Others, including state Sen. Jane Kitchel, D-Caledonia, questioned whether the methodology used by the Agency of Commerce and Community Development — assessing lost revenue rather than profitability — is the most effective way to determine which businesses should receive grants.

While Kavet and the nonpartisan Legislative Joint Fiscal Office acknowledge the importance of acting quickly, “alternative measures of need might better target struggling businesses,” he said. “This methodology and its focus on revenue loss make it difficult to strategically target state dollars where they are needed most within the business community.”

But Economic Development Secretary Joan Goldstein told the committee the agency settled upon revenue loss as the most equitable measuring stick for the task.

The Vermont Chamber of Commerce is in favor of the relief package, Betsy Bishop, the chamber’s executive director, said Thursday.

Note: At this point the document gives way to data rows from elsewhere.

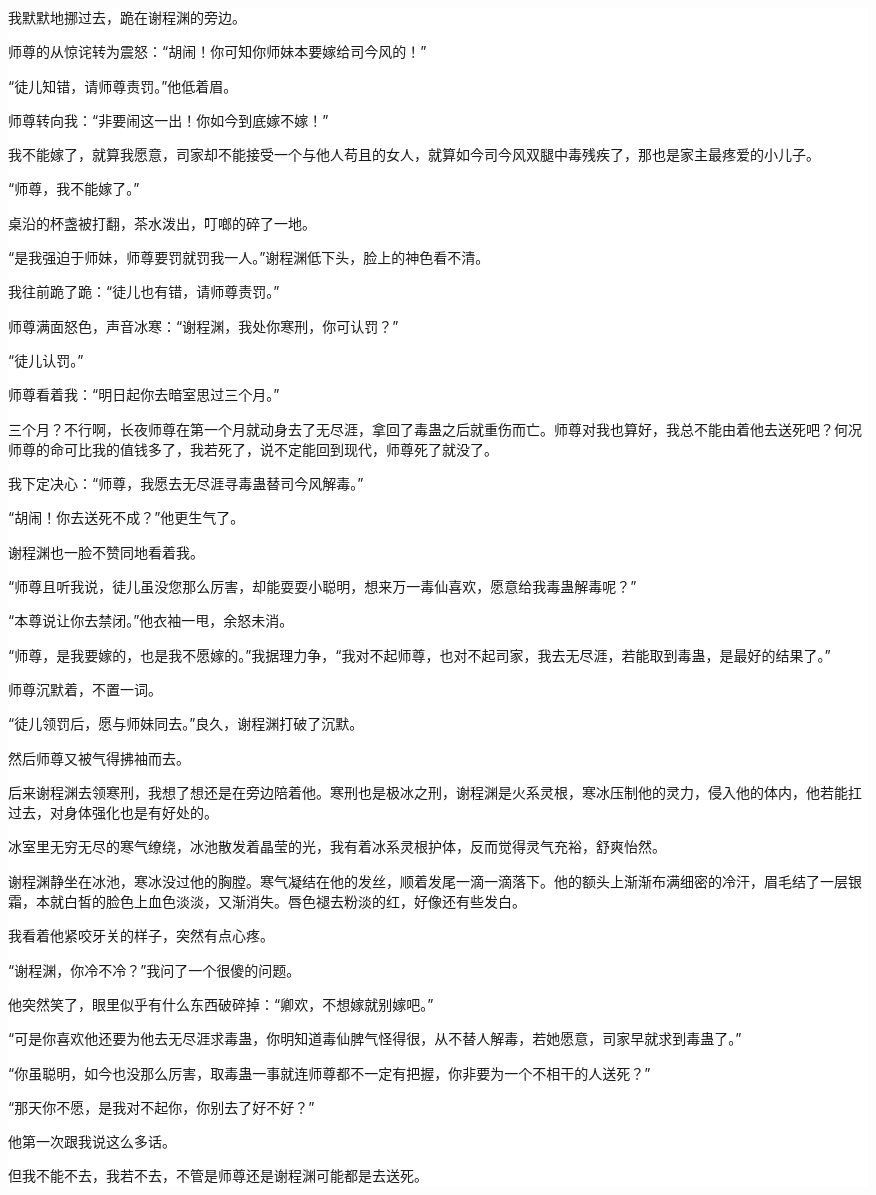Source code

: 我默默地挪过去，跪在谢程渊的旁边。

师尊的从惊诧转为震怒：“胡闹！你可知你师妹本要嫁给司今风的！”

“徒儿知错，请师尊责罚。”他低着眉。

师尊转向我：“非要闹这一出！你如今到底嫁不嫁！”

我不能嫁了，就算我愿意，司家却不能接受一个与他人苟且的女人，就算如今司今风双腿中毒残疾了，那也是家主最疼爱的小儿子。

“师尊，我不能嫁了。”

桌沿的杯盏被打翻，茶水泼出，叮啷的碎了一地。

“是我强迫于师妹，师尊要罚就罚我一人。”谢程渊低下头，脸上的神色看不清。

我往前跪了跪：“徒儿也有错，请师尊责罚。”

师尊满面怒色，声音冰寒：“谢程渊，我处你寒刑，你可认罚？”

“徒儿认罚。”

师尊看着我：“明日起你去暗室思过三个月。”

三个月？不行啊，长夜师尊在第一个月就动身去了无尽涯，拿回了毒蛊之后就重伤而亡。师尊对我也算好，我总不能由着他去送死吧？何况师尊的命可比我的值钱多了，我若死了，说不定能回到现代，师尊死了就没了。

我下定决心：“师尊，我愿去无尽涯寻毒蛊替司今风解毒。”

“胡闹！你去送死不成？”他更生气了。

谢程渊也一脸不赞同地看着我。

“师尊且听我说，徒儿虽没您那么厉害，却能耍耍小聪明，想来万一毒仙喜欢，愿意给我毒蛊解毒呢？”

“本尊说让你去禁闭。”他衣袖一甩，余怒未消。

“师尊，是我要嫁的，也是我不愿嫁的。”我据理力争，“我对不起师尊，也对不起司家，我去无尽涯，若能取到毒蛊，是最好的结果了。”

师尊沉默着，不置一词。

“徒儿领罚后，愿与师妹同去。”良久，谢程渊打破了沉默。

然后师尊又被气得拂袖而去。

后来谢程渊去领寒刑，我想了想还是在旁边陪着他。寒刑也是极冰之刑，谢程渊是火系灵根，寒冰压制他的灵力，侵入他的体内，他若能扛过去，对身体强化也是有好处的。

冰室里无穷无尽的寒气缭绕，冰池散发着晶莹的光，我有着冰系灵根护体，反而觉得灵气充裕，舒爽怡然。

谢程渊静坐在冰池，寒冰没过他的胸膛。寒气凝结在他的发丝，顺着发尾一滴一滴落下。他的额头上渐渐布满细密的冷汗，眉毛结了一层银霜，本就白皙的脸色上血色淡淡，又渐消失。唇色褪去粉淡的红，好像还有些发白。

我看着他紧咬牙关的样子，突然有点心疼。

“谢程渊，你冷不冷？”我问了一个很傻的问题。

他突然笑了，眼里似乎有什么东西破碎掉：“卿欢，不想嫁就别嫁吧。”

“可是你喜欢他还要为他去无尽涯求毒蛊，你明知道毒仙脾气怪得很，从不替人解毒，若她愿意，司家早就求到毒蛊了。”

“你虽聪明，如今也没那么厉害，取毒蛊一事就连师尊都不一定有把握，你非要为一个不相干的人送死？”

“那天你不愿，是我对不起你，你别去了好不好？”

他第一次跟我说这么多话。

但我不能不去，我若不去，不管是师尊还是谢程渊可能都是去送死。
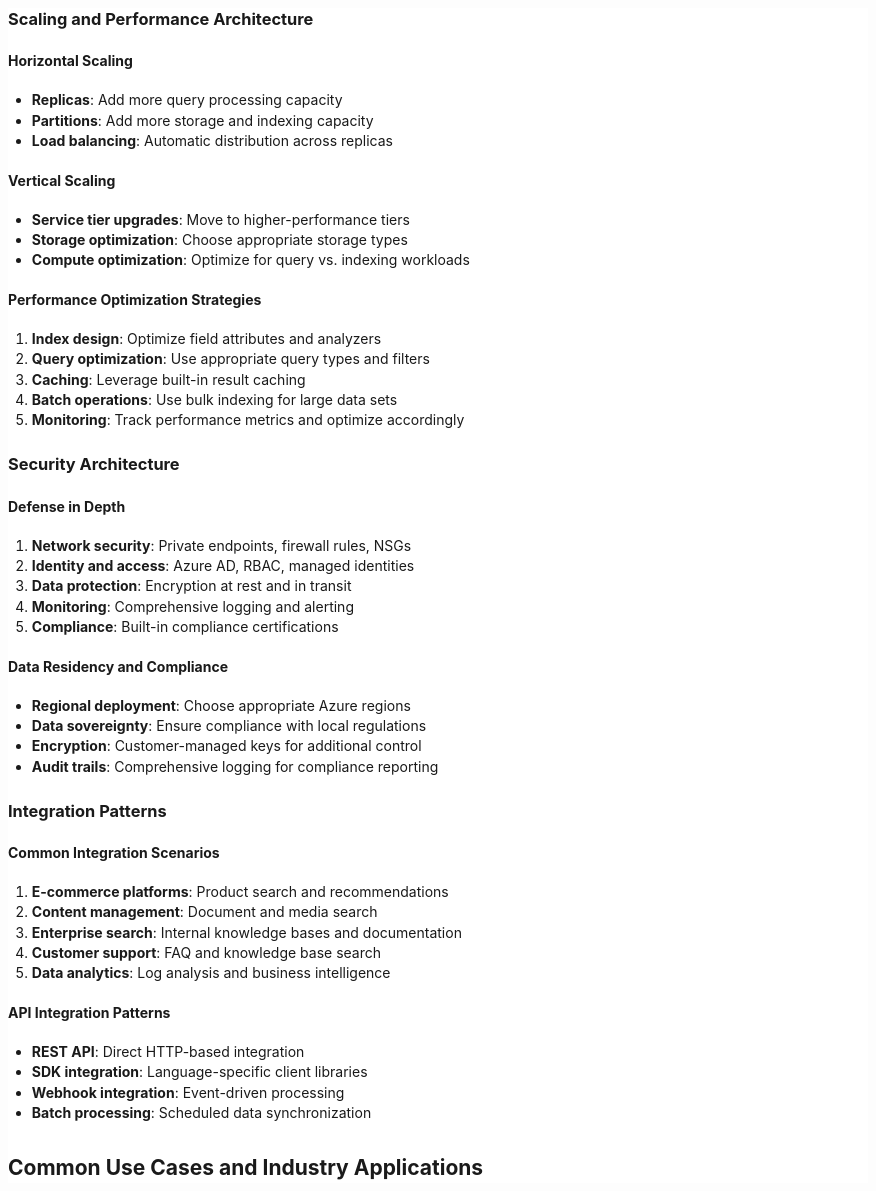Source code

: ### Scaling and Performance Architecture

#### Horizontal Scaling
- **Replicas**: Add more query processing capacity
- **Partitions**: Add more storage and indexing capacity
- **Load balancing**: Automatic distribution across replicas

#### Vertical Scaling
- **Service tier upgrades**: Move to higher-performance tiers
- **Storage optimization**: Choose appropriate storage types
- **Compute optimization**: Optimize for query vs. indexing workloads

#### Performance Optimization Strategies
1. **Index design**: Optimize field attributes and analyzers
2. **Query optimization**: Use appropriate query types and filters
3. **Caching**: Leverage built-in result caching
4. **Batch operations**: Use bulk indexing for large data sets
5. **Monitoring**: Track performance metrics and optimize accordingly

### Security Architecture

#### Defense in Depth
1. **Network security**: Private endpoints, firewall rules, NSGs
2. **Identity and access**: Azure AD, RBAC, managed identities
3. **Data protection**: Encryption at rest and in transit
4. **Monitoring**: Comprehensive logging and alerting
5. **Compliance**: Built-in compliance certifications

#### Data Residency and Compliance
- **Regional deployment**: Choose appropriate Azure regions
- **Data sovereignty**: Ensure compliance with local regulations
- **Encryption**: Customer-managed keys for additional control
- **Audit trails**: Comprehensive logging for compliance reporting

### Integration Patterns

#### Common Integration Scenarios
1. **E-commerce platforms**: Product search and recommendations
2. **Content management**: Document and media search
3. **Enterprise search**: Internal knowledge bases and documentation
4. **Customer support**: FAQ and knowledge base search
5. **Data analytics**: Log analysis and business intelligence

#### API Integration Patterns
- **REST API**: Direct HTTP-based integration
- **SDK integration**: Language-specific client libraries
- **Webhook integration**: Event-driven processing
- **Batch processing**: Scheduled data synchronization

## Common Use Cases and Industry Applications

She said the organization has made its case to Gov. Phil Scott, and to members of the Joint Fiscal Committee.

“The unmet need for these businesses is vast, and the applications far exceed the funds available. It is important to build a bridge for these businesses to power through this pandemic because these businesses fuel our economy and will be the key to the state’s economic recovery,” Bishop said. “They will use the funds to keep people employed, pay their leases and mortgages and stay open at less than full capacity. If we value our communities, we need to ensure our businesses survive so that there will be an economic engine in the future.”

One thing the panel must do Saturday is decide. The terms approved by the legislature as part of the fiscal 2021 budget stipulate that once the administration brings forward a reallocation proposal, the committee has 10 days to vote those proposals up or down.